Ruang penyimpanan ayam potong berantakan, penuh akan debu di sisi lantai. Keluar kandang masih dipenuhi plastik kemasan. Untuk domba, jangan tanya. Jumlahnya kurang dari 5 ekor, mungkin pekerja disini mengagumi suara domba dan tidak bermaksud ambil keuntungan dari dagingnya atau bulunya. Atau sudah terlalu cape mengurusi ayam? Entahlah...

"Peternakan disini lahannya cuma 1 hektar ya?", saya bertanya dengan harapan ada areal lain yang belum kami kunjungi. Lantas Mr. X menjawab dengan sensi seolah saya habis melontarkan fitnah. "Orang itu selalu berpikir untuk punya lahan seluas-luasnya. Sekarang, untuk apa lahan yang luas sampai puluhan ribuan hektar jika manajemennya kacau". 

Dahi saya mengerut. Pikir saya, lho jika logika berpikirnya seperti itu lantas mengapa di lahan yang sempit ini kerapihan tidak terjaga? Bagaimana bisa di lahan yang hanya seluas satu hektar ini luput dari kebersihan dan malah ramah akan sampah? Lalu bagaimana bisa sanitasi tidak terjadi di tempat yang katanya manajemennya terjangkau? Bukankah semakin kecil wilayah semakin mudah kontrol dilakukan? Oh well....

Selanjutnya kami dipersilahkan makan siang di mess. Siiinggg...bau pesing kucing menerobos masuk ke lubang hidung sebelum kaki yang lebih dulu memijak lantai mess. 

Saya mewanti-wanti pada Tuhan: Ini jangan sampai jadi tempat bermalam kami selama proses magang. Naas memang, sepanjang mata berkelana, memang inilah tempat satu-satunya yang paling memungkinkan. Sisanya adalah gazebo terbuka di tengah sawah dan lainnya adalah gubung reot yang sudah diisi para pekerja dari golongan bapack-bapack. 

dokpri 
dokpri 

Saya pun segera melaksanakan ibadah siang diatas kayu panggung yang koyak naik-turun tiap ada kaki melintas. Acara disusul dengan makan siang menggunakan piring basah dan hidangan lauk yang sudah tersedia diatas panci gosong, ditemani 2 kucing yang bebas naik turun keatas meja pinus yang penuh noda. 

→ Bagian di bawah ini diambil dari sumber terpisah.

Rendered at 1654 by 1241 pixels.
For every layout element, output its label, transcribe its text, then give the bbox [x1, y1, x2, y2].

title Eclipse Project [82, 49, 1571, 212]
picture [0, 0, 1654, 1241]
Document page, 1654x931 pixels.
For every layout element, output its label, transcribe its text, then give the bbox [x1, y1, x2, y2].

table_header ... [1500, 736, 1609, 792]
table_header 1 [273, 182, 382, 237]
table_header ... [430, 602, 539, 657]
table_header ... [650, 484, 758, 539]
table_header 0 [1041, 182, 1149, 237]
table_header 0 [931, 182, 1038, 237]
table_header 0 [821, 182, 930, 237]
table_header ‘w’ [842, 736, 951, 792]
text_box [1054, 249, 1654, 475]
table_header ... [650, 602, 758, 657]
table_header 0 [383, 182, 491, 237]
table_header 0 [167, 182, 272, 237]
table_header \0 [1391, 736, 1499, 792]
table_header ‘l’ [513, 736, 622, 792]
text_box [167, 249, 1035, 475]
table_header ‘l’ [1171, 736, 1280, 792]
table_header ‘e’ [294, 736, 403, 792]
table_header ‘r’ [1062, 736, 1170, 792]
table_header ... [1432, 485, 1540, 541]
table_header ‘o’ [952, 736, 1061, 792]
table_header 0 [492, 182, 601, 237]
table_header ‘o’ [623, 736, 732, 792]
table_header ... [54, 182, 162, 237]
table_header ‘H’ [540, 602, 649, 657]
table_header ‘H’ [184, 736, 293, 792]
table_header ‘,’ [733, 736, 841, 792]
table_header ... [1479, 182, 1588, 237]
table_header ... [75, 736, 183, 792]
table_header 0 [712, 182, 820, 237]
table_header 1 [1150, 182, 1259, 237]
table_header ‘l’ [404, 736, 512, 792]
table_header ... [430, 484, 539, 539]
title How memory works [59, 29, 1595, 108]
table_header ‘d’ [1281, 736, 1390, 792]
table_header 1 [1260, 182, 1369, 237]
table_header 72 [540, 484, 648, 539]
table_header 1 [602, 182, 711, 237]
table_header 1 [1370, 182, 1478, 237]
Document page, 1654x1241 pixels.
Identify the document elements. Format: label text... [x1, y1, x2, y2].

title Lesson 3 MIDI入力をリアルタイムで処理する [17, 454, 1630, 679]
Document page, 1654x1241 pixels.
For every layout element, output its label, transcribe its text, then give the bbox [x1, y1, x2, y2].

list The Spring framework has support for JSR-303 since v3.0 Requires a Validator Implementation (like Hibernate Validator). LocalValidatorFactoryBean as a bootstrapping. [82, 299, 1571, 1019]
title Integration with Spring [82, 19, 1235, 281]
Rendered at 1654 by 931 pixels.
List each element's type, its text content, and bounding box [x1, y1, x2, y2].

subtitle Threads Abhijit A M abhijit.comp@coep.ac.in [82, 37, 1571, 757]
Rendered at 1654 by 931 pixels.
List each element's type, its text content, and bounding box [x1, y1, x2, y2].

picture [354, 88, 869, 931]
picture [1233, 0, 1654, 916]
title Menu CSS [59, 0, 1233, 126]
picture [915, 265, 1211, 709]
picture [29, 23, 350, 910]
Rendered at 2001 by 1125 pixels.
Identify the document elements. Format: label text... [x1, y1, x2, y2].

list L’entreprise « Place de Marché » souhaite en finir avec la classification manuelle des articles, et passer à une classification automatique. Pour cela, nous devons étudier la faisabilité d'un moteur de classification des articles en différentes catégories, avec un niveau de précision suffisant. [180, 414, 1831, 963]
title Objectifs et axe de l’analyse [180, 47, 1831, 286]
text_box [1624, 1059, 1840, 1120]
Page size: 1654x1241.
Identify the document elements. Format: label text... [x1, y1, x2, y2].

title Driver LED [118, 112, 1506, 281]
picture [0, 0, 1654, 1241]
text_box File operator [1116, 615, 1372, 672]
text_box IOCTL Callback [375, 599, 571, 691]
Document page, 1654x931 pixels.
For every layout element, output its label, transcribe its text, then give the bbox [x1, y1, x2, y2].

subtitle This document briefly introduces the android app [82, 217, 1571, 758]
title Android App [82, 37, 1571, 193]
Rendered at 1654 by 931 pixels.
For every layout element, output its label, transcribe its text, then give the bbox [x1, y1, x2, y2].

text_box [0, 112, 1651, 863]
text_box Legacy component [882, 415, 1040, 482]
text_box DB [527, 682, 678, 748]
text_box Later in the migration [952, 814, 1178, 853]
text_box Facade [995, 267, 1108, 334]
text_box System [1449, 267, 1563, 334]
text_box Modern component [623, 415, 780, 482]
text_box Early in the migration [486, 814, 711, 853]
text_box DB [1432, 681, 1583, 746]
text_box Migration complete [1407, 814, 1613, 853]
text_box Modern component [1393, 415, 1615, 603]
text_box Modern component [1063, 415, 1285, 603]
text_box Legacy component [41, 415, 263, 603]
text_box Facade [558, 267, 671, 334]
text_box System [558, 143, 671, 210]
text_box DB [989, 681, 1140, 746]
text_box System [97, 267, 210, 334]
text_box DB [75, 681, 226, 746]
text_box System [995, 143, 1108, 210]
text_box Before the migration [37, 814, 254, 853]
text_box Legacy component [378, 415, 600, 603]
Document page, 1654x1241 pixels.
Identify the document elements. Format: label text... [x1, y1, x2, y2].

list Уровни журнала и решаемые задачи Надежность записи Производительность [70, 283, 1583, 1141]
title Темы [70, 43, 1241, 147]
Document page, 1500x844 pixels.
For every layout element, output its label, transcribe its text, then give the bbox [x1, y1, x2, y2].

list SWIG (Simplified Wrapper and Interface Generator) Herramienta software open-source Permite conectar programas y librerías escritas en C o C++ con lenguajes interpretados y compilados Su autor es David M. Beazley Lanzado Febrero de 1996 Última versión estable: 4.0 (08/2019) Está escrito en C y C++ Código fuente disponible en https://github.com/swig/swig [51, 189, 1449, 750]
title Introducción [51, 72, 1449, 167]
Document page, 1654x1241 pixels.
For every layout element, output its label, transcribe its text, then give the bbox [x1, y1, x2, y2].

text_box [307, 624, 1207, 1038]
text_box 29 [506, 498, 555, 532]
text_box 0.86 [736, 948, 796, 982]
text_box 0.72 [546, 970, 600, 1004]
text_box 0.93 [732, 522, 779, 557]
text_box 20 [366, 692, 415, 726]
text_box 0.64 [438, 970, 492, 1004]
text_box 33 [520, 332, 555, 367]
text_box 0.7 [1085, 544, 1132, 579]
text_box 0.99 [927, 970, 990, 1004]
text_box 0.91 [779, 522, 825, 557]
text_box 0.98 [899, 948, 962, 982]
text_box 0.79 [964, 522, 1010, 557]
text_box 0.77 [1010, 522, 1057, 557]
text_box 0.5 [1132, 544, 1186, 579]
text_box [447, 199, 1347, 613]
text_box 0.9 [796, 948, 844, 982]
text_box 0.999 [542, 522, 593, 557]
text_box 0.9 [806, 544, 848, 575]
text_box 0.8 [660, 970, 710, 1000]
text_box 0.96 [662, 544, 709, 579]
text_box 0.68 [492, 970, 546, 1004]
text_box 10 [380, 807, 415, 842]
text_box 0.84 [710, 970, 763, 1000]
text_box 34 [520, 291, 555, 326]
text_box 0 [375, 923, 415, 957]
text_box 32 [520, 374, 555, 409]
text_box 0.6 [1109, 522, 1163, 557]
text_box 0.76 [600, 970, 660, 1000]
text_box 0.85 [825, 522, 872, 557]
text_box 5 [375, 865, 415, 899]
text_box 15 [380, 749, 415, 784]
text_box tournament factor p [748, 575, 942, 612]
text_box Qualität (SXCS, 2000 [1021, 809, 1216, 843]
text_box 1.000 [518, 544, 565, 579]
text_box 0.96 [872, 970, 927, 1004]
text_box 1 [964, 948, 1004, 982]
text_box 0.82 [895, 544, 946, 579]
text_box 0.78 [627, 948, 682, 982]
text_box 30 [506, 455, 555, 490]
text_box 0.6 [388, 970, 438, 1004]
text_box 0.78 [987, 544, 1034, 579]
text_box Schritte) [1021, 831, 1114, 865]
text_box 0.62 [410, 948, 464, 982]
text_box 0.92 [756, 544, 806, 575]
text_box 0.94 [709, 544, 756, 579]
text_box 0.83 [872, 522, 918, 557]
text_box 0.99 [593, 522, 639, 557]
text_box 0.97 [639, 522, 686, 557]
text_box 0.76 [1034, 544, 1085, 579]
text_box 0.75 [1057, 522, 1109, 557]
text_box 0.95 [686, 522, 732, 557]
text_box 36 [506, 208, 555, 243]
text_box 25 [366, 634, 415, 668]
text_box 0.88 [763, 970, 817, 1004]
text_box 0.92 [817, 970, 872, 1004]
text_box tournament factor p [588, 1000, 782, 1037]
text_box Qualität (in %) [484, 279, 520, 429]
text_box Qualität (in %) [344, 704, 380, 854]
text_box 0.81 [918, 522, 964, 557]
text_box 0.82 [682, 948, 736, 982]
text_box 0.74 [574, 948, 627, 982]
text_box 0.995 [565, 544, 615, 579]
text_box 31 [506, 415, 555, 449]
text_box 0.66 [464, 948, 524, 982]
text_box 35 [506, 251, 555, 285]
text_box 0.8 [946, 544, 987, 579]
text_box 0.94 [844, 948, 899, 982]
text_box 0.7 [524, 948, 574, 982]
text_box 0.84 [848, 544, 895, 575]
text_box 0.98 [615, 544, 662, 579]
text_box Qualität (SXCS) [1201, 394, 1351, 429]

Beres makan, kami diajak melihat kandang ayam dan rumah pemotongannya. Kandang ayam biasa saja, tidak ada yang begitu mengejutkan. Lalu masuklah kami berdua ke RPA. Sepatu kami langsung disapa genangan air setinggi 1 cm yang bercampur dengan darah ayam. 

Ada 4 orang seusia saya yang sedang membersihkan organ ayam untuk dikemas. Selang dan baskom penuh air berisi jeroan mendominasi ruangan ini. Kurang dari 2 meter, ada ruang penyimpanan ayam yang sudah dipotong dan siap masuk freezer. Saya yakin lantai di ruang ini tidak disapu untuk waktu yang lama, mungkin 2 bulan. Dan lebih kaget lagi saya saat menengok persis di sebelah kulkas. 

Terdapat ruang tanpa pintu penuh debu, karung, dan sampah plastik seluas 4 x 4 m2 tempat seorang "manager" melakukan pencatatan dan pengelolaan farm. 

Saya tidak habis pikir, ternyata puncak karir yang dijanjikan diawal pemaparan akan banyak bergulat di tempat yang bau dan sumpek ini. Untuk apa? untuk memikirkan keberlangsungan usaha ternak, sekaligus mem-back-up kerja anak kandang yang tercecer. Multitasking, bukan?

Setelah berkeliling, kami kembali ke mess untuk sesi pembinaan lanjutan. Kali ini kami dikumpulkan bersama para member farm yang sudah setahun lebih bekerja disini. Kebetulan saat itu menjelang senja dan pekerjaan mereka per hari itu sudah selesai. 

Seperti biasa, kami menyaksikan sosok Ahok x Rocky Gerung dalam diri sang owner yang berdiri di depan kita semua. Terkadang Mr. X melemparkan jokes dan saya pun tertawa. Saya pikir itu lelucon yang pantas diapresiasi dengan tawa. Tapi saya tidak sedikit pun melihat pekerja disini terhibur seperti saya. Mereka, bahkan tersenyum pun tidak!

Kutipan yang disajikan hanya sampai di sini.